→ **Selection**
^^^^
Filing For U.S. Citizenship with Criminal Record
Can I File For U.S. Citizenship if I Have a Criminal Record?
Even if you have a criminal record, it is possible that you can still apply for your U.S. citizenship. When and if you should file your application depends on what type of crime you have committed, and how long ago you committed the crime. If you do decide to apply for U.S. citizenship, you will have to fill out a Form N-400. It will explicitly ask if you have ever been arrested, cited, or detained by any law enforcement officer for any reason.
Good Moral Character Standard
USCIS asks this question in order to establish that you possess good moral character, which is considered necessary in order for you to gain citizenship, for at least five years as a permanent resident, or three years if you are married to a U.S. citizen. You will still need to disclose this information regardless of whether or not your case was dismissed.
A USCIS officer, when establishing an applicant’s good moral character, will evaluate and analyze your criminal record, information provided in the application, and the testimony given during your interview. Although good moral character is generally established by a lack of convictions during the five years before you apply, USCIS can also consider actions from more than five years prior to your application.
^^^^
→ **Entries shown**
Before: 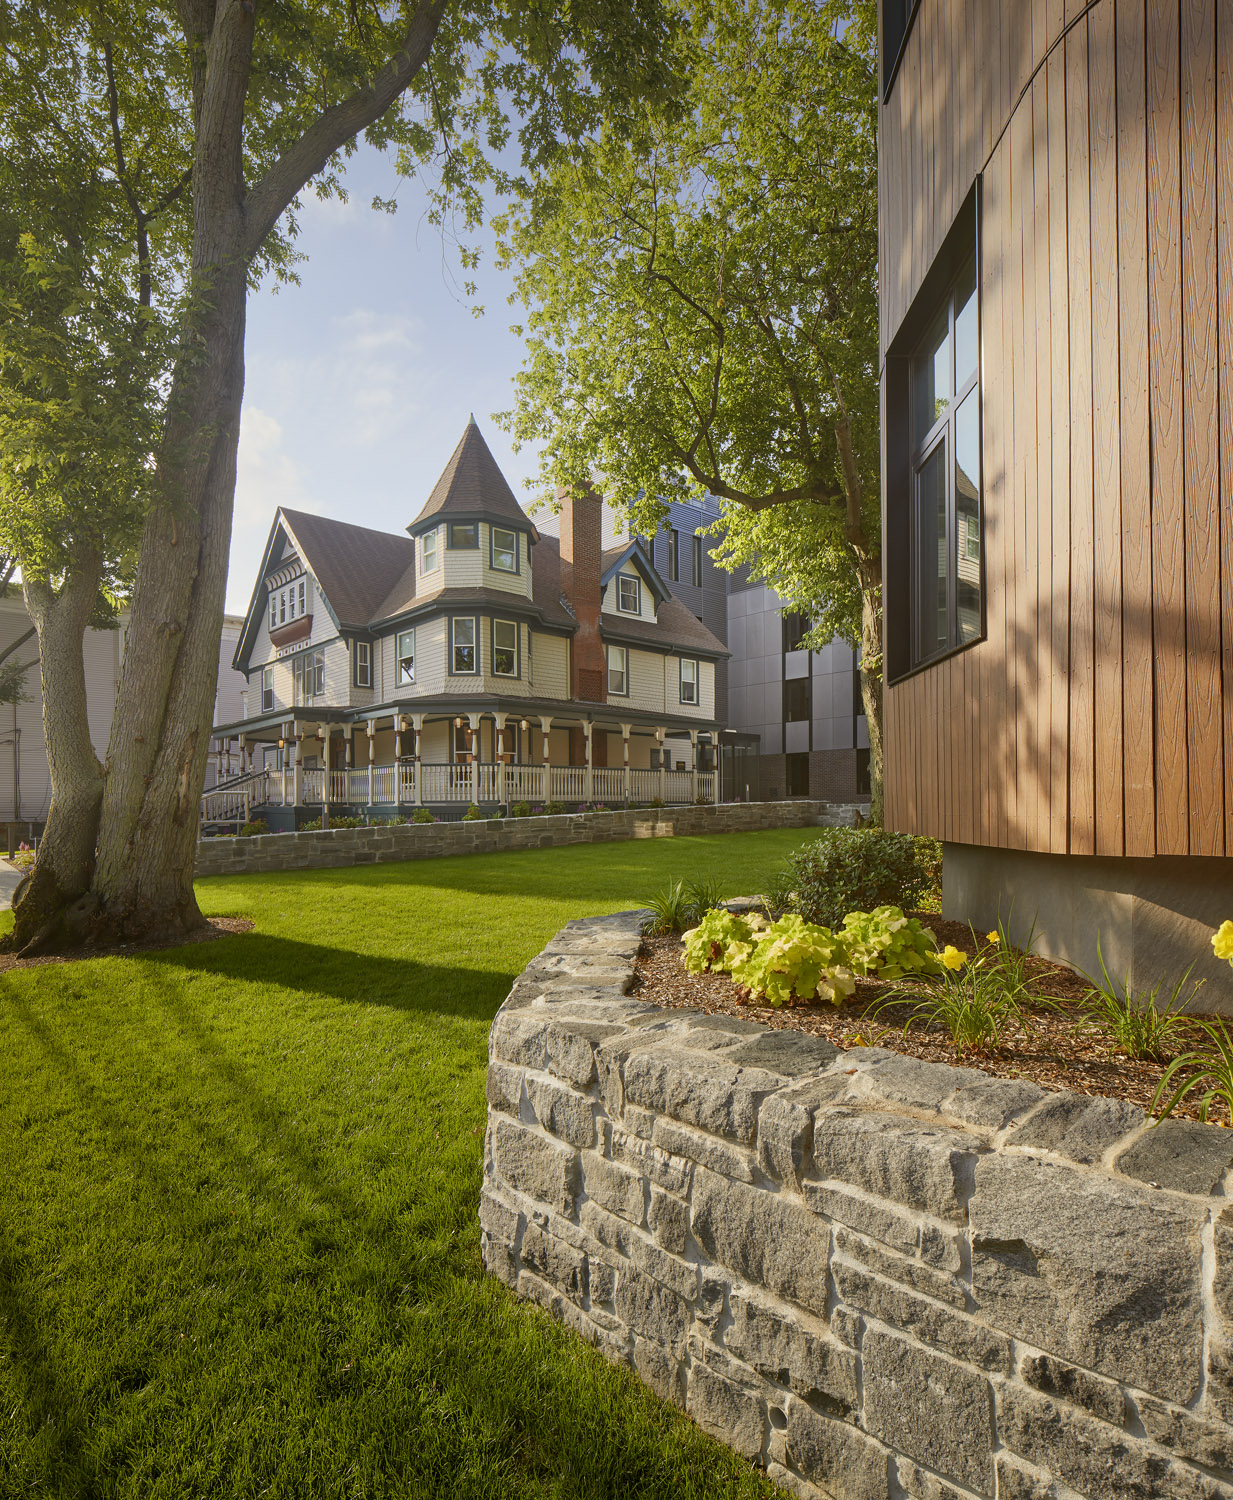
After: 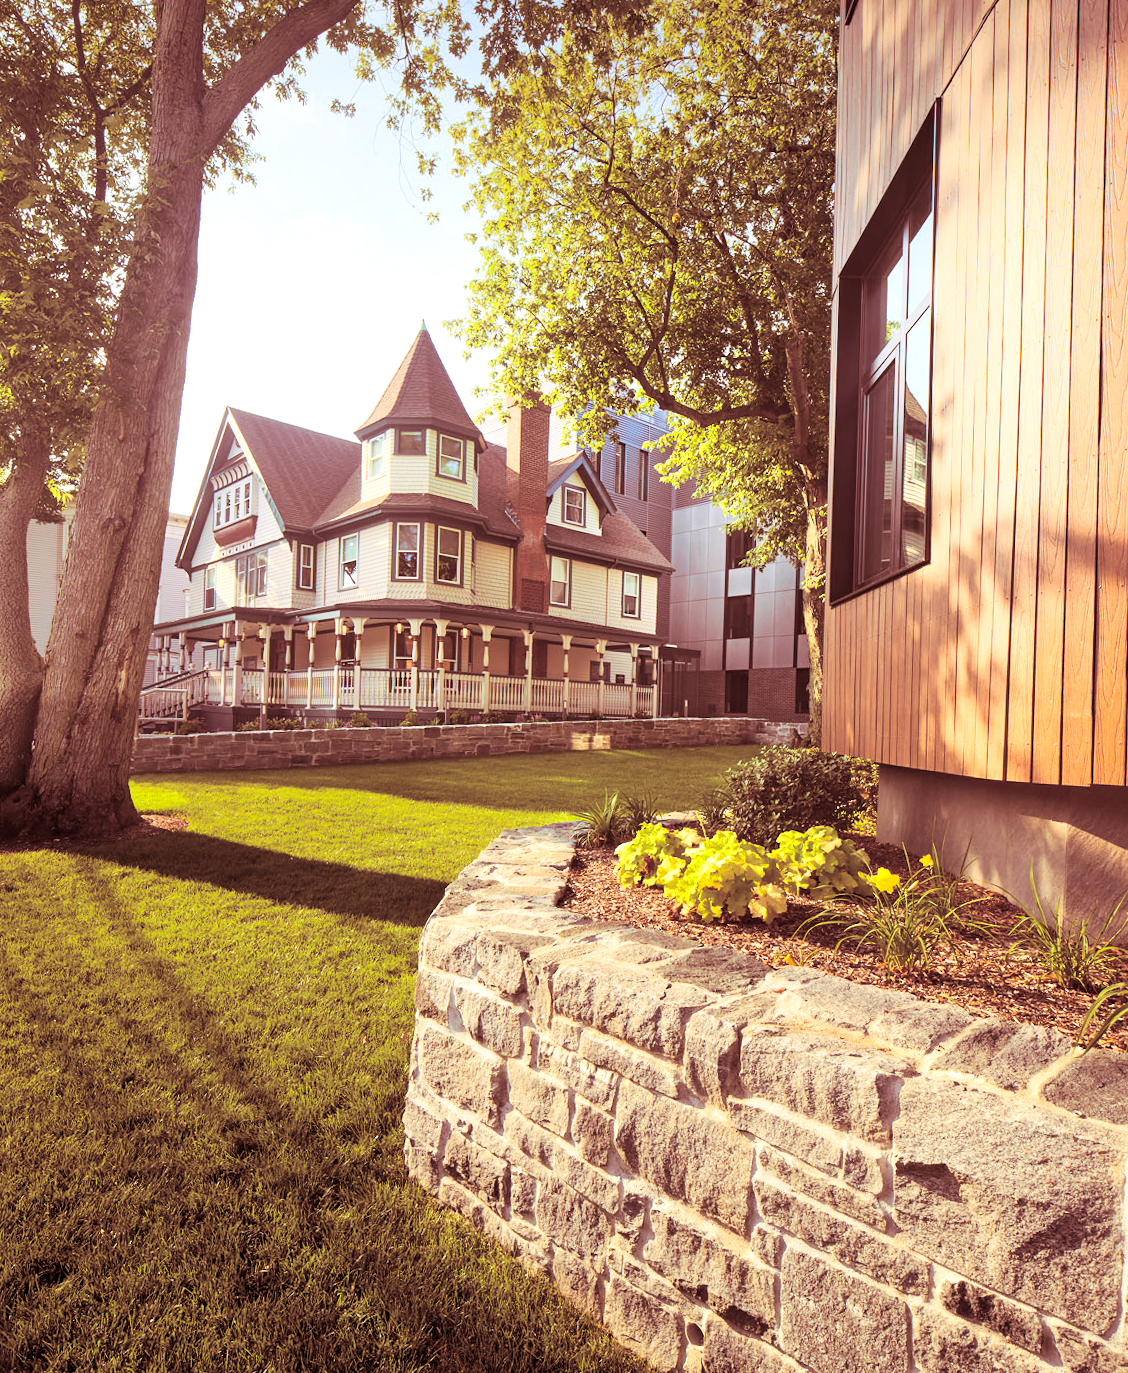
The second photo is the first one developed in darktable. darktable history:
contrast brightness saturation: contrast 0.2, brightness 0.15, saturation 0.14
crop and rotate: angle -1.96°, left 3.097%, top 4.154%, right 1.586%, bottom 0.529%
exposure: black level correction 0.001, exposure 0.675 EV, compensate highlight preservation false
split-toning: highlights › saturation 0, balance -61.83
^^^^
→ **Things to do**
1. Reproduce word for word the part of the text on U.S. citizenship with a criminal record that begins at the words "Good Moral Character Standard" and ends after the words "to your application.".
2. In the text on U.S. citizenship with a criminal record, which form does an applicant fill out to apply for citizenship?
3. Continue the text on U.S. citizenship with a criminal record from its final sentence.

→ **Answers provided**
1.
Good Moral Character Standard
USCIS asks this question in order to establish that you possess good moral character, which is considered necessary in order for you to gain citizenship, for at least five years as a permanent resident, or three years if you are married to a U.S. citizen. You will still need to disclose this information regardless of whether or not your case was dismissed.
A USCIS officer, when establishing an applicant’s good moral character, will evaluate and analyze your criminal record, information provided in the application, and the testimony given during your interview. Although good moral character is generally established by a lack of convictions during the five years before you apply, USCIS can also consider actions from more than five years prior to your application.

2. Form N-400.

3.
Telling the truth on this application is crucial, as failure to correctly identify this information on your Form N-400 can result in you losing your citizenship application if any attempt to lie or mislead is discovered.
Even if your criminal record has been expunged, or removed from your individual record, you should still disclose it. For immigration purposes, this record can never fully be wiped clean. Further, USCIS will run your fingerprints and name through a variety of databases, so it is better to be safe than sorry in this case.
This can refer to crimes committed either in the U.S. or in another country, although there are exceptions if you are a refugee or asylum seeker who was subject to improper prosecutions by your government.
It is important to note that just because you have been prosecuted, arrested, detained, or cited for committing a crime, it does not mean that you are automatically barred from being able to obtain your citizenship.
It just depends on your individual circumstances
Some crimes will serve as an immediate bar to citizenship, while others will be important when determining the strength of your moral character during your application process.
Crimes With a Permanent Bar
When we say that you have been barred from gaining citizenship, we are referring to the fact that even if you get an interview, USCIS cannot and will not approve your application. Because good moral character is a requirement to apply for U.S. citizenship, if you have committed a crime that demonstrates a lack of moral character you may never be able to become a citizen.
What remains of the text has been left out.